The material below holds a span beginning at the line with "[33,438,173,450] irrigation (Fig." and ending at the line with "[355,565,383,574] like ->". Quote that span exactly, both ends included, and only that span.

## INPUT:
★ ★ ★ ★ ★

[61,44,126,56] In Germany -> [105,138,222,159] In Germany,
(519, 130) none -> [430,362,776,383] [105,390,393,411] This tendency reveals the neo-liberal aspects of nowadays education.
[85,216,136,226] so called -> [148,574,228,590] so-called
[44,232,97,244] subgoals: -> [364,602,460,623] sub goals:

★ ★ ★ ★ ★

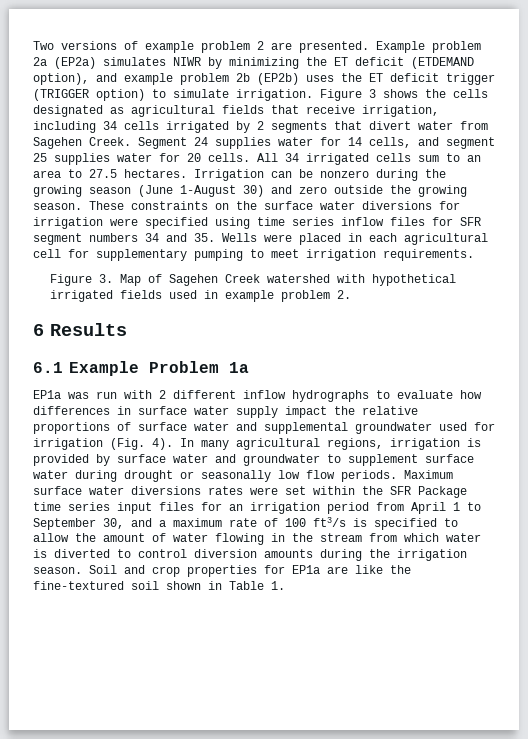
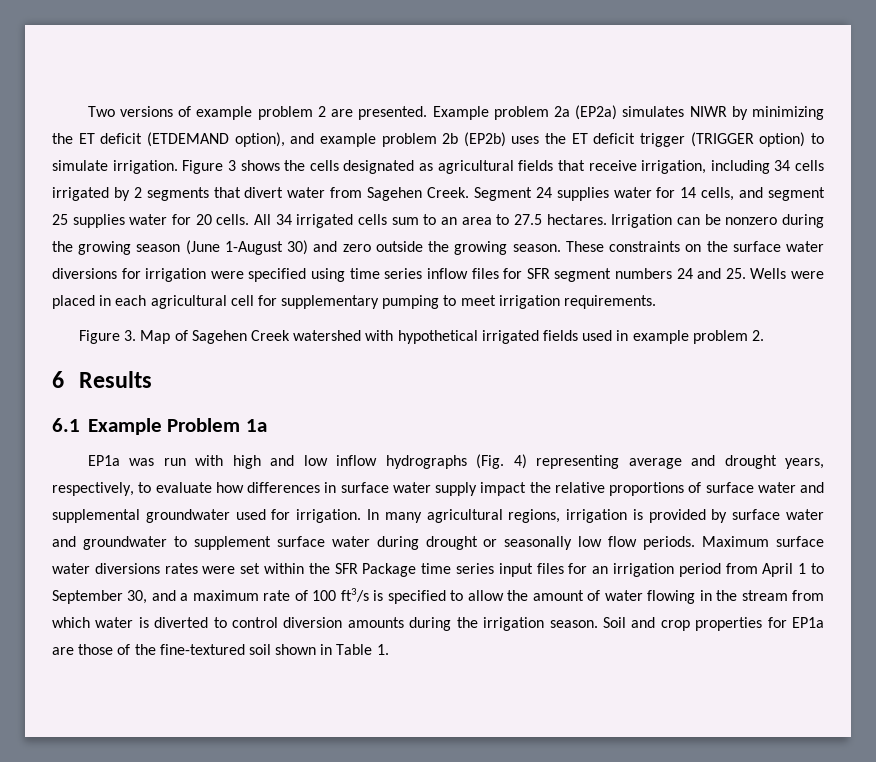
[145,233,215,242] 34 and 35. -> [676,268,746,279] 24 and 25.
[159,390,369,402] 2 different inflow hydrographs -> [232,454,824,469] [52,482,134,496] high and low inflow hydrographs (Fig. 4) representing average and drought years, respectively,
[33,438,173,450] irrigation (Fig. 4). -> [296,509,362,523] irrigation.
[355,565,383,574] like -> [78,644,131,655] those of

★ ★ ★ ★ ★

## TASK SOLUTION:
[33,438,173,450] irrigation (Fig. 4). -> [296,509,362,523] irrigation.
[355,565,383,574] like -> [78,644,131,655] those of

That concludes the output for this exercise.